Earlier Slavic migration and close Slavic contact with Latin-speaking culture

When thinking about the profound Greek influence on Slavs, it came to my mind that strong Latin marks on Slavic culture would also have a fine appearance. We saw plenty of fusions of great cultures on the Eurasian homeland, and it was never boring. But due to a one-hundred-year time range between the fall of ancient Rome and Slavic descending, one between these two important civilizations never took place. This is where alternate history can help us out.

It would be best to start with deciding the TL change that would lead to sooner contact. The huge Hunnic empire that mobilized masses of barbarians can function as our "portal". (Compare the Pannonian Avars, a similar nomadic people, who transported the Slavs to the Balkans to combat the Byzantine Empire during their real migration.) Supposing that either Attila achieves more success in his campaigns (but not wrecking the Roman state!) or the complete opposite, we can get the Germanic peoples lose large amounts of manpower for the Slavic peoples to swoop in and assume their significance.

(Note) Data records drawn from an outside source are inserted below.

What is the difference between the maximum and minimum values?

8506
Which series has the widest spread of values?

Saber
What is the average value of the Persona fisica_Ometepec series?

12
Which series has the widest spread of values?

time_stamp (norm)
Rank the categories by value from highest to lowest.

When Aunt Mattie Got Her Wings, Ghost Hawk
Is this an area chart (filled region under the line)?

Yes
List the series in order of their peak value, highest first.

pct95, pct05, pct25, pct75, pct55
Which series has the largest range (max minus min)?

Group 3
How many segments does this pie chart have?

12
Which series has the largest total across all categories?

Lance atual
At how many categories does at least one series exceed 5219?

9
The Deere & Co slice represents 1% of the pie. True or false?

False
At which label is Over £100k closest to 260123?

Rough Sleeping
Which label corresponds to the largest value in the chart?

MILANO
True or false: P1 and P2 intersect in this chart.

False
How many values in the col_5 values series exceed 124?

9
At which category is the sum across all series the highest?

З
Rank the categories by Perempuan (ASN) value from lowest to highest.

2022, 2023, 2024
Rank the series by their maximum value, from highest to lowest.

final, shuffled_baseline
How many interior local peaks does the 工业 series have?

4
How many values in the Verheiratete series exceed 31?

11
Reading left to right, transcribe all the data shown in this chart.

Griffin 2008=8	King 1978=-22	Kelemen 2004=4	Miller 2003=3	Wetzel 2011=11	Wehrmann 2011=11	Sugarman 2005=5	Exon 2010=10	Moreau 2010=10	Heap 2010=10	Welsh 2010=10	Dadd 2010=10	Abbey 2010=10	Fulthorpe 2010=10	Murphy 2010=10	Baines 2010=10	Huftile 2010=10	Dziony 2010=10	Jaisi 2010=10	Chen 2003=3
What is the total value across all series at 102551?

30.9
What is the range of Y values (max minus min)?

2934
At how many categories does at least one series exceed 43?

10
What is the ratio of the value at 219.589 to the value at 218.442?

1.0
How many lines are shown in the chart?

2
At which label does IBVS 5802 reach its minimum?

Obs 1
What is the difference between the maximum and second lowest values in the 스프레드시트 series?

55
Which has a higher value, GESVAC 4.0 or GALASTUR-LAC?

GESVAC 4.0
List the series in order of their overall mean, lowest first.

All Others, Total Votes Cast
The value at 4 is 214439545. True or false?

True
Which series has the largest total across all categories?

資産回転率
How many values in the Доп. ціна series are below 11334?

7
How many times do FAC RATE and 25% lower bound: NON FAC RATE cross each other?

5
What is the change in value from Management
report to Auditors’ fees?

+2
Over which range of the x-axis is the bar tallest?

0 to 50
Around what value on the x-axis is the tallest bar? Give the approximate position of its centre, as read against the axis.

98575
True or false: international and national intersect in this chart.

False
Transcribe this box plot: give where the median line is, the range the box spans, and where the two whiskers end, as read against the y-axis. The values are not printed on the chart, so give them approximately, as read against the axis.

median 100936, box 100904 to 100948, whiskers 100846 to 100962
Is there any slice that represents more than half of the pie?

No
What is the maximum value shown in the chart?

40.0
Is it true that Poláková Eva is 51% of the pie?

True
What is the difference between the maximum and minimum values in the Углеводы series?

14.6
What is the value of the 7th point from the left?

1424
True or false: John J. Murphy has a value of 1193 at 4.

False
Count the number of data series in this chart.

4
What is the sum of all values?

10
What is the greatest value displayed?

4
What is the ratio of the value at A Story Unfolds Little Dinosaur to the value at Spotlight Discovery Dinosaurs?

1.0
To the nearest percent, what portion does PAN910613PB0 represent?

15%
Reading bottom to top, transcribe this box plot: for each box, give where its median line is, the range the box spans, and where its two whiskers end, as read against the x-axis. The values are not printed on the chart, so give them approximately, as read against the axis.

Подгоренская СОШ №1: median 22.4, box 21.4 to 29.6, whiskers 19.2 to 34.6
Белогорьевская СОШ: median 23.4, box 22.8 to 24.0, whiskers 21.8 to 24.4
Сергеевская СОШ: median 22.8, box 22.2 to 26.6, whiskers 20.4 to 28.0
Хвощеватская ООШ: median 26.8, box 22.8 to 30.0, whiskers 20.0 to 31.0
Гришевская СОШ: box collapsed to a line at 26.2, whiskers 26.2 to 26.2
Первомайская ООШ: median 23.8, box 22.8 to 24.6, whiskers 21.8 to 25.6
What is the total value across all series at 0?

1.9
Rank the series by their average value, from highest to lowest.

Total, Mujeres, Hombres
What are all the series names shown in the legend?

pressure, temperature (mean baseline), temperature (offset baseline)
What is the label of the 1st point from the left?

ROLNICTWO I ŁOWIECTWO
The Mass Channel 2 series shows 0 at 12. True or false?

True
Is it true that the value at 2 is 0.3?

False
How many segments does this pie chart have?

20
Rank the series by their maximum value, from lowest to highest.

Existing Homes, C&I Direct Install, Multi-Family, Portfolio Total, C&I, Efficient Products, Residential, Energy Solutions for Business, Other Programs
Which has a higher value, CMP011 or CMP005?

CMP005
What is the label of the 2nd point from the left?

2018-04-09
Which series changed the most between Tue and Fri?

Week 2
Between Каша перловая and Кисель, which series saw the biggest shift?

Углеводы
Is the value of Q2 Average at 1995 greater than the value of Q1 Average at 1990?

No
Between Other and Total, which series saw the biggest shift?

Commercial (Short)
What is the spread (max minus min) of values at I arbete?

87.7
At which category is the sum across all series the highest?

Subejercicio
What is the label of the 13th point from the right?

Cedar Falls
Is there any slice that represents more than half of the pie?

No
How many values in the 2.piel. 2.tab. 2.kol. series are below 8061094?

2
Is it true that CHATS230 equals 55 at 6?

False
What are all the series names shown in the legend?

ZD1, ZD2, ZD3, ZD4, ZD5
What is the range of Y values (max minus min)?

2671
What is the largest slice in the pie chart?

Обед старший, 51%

I imagine the first possibility to manifest in the breakthrough of Attila at the Catalaunian Plains, and the occupation of Gaul except its southern parts. The Germans would suffer many casualties plus move westward, allowing the Slavs to do the same. The second could be his gigantic failure (could be at his Italian invasion too) but not death, and the subsequent crossing of Roman generals to Germania where they would cause more carnage and even discord between the tribes. This again gives ground to the Slavic peoples.

Anyhow Attila's fortune goes, his death will come about which will leave a free Germanic and Slavic nation in Western Central Europe. I hope I'm correct in my speculations. I'm waiting to receive community response and if it comes and there are no unsurpassable barriers at this part we can continue the TL by detailing the occurrence and nature of Latin-Slavic contact. Thanks for reading this post.